Organspende: So ist sie in Deutschland geregelt

Ein mann liegt im Krankenhaus in einem Krankenbett und wartet auf ein Spenderherz
Mit Organspenden können Leben gerettet werden© iStock.com/isayildiz

Mehr als 8000 Menschen warten derzeit in Deutschland auf eine Organspende. Die Anzahl der jährlichen Transplantationen ist im Schnitt zehnmal niedriger. Täglich versterben drei Patienten auf der Warteliste. Wer kommt als Spender in Frage?

  • Irreversibler Hirnfunktionsausfall ("Hirntod") ist Voraussetzung für Entnahme

  • Persönliche Spendebereitschaft klären und dokumentieren

  • Online-Register und Tattoo ergänzen Organspendeausweis

Verschiedene Erkrankungen oder auch Unfälle können die Organe eines Menschen so schädigen, dass nur noch eine Transplantation mit einem Spenderorgan das Leben rettet. Durch Organspenden wurden seit 1963 mehr als 146.000 Organe in Deutschland transplantiert. Im Jahr 2023 spendeten 965 Menschen hierzulande postmortal, also nach dem Tod, Organe. Im europäischen Vergleich ist diese Zahl eher niedrig.

Welche Organe kommen infrage?

Die meisten Transplantationspatientinnen und -patienten warten auf eine Niere, viele auch auf mehrere Organe. Neben der Niere können Herz, Leber, Lunge, Bauchspeicheldrüse sowie der Dünndarm gespendet werden. Im Schnitt werden einer Spenderin oder einem Spender drei Organe entnommen.

Neben Organen können auch Gewebe transplantiert werden, sowie unter anderem (Horn-)Haut, Blutgefäße und Herzklappen. Gewebe können in sogenannten Gewebebanken eingelagert werden.

Welche Organe können lebend gespendet werden?

Nieren und Teile der Leber können lebend gespendet werden. Die Lebendorganspende folgt strengen Kriterien. Sie kommt nur infrage, wenn kein passendes Organ durch eine postmortale Spende verfügbar ist. Die Spenderin oder der Spender muss volljährig sein und darf neben dem Risiko der Entnahmeoperation gesundheitlich nicht gefährdet werden. Außerdem müssen sich Spender und Empfänger nahestehen, also verwandt, verheiratet, verlobt oder in besonderer Weise persönlich verbunden sein.
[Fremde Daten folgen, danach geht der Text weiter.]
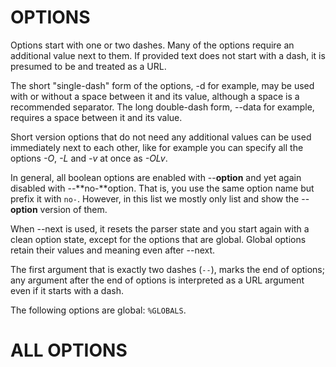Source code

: <!-- Copyright (C) Daniel Stenberg, <daniel@haxx.se>, et al. -->
<!-- SPDX-License-Identifier: fetch -->
# OPTIONS

Options start with one or two dashes. Many of the options require an
additional value next to them. If provided text does not start with a dash, it
is presumed to be and treated as a URL.

The short "single-dash" form of the options, -d for example, may be used with
or without a space between it and its value, although a space is a recommended
separator. The long double-dash form, --data for example, requires a space
between it and its value.

Short version options that do not need any additional values can be used
immediately next to each other, like for example you can specify all the
options *-O*, *-L* and *-v* at once as *-OLv*.

In general, all boolean options are enabled with --**option** and yet again
disabled with --**no-**option. That is, you use the same option name but
prefix it with `no-`. However, in this list we mostly only list and show the
--**option** version of them.

When --next is used, it resets the parser state and you start again with a
clean option state, except for the options that are global. Global options
retain their values and meaning even after --next.

The first argument that is exactly two dashes (`--`), marks the end of
options; any argument after the end of options is interpreted as a URL
argument even if it starts with a dash.

The following options are global: `%GLOBALS`.

# ALL OPTIONS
Organspende nach "Hirntod"

In Deutschland ist der Handel mit Organen verboten und strafbar. Eine Organspende kann ausschließlich nach dem irreversiblen Hirnfunktionsausfall ("Hirntod") erfolgen. Der Hirntod muss durch zwei Fachärzte bestätigt werden. Die Diagnose unterliegt den strengen Richtlinien der Bundesärztekammer.

Der Hirntod als Folge einer Blutung oder eines Tumors kann in manchen Fällen absehbar sein, sodass das jeweilige Krankenhaus die Deutsche Stiftung Organtransplantation (DSO) im Vorfeld informieren kann. Die DSO koordiniert bundesweit Wartelisten und bringt Patientinnen, Spender, Angehörige und medizinisches Fachpersonal entsprechend zusammen.

Das Thema Organspende betrifft uns alle. Jede und jeder sollte sich damit auseinandersetzen und die persönliche Entscheidung mit dem engsten Umfeld besprechen. Das verschafft Klarheit für Angehörige und die behandelnden Ärzte in der konkreten Situation.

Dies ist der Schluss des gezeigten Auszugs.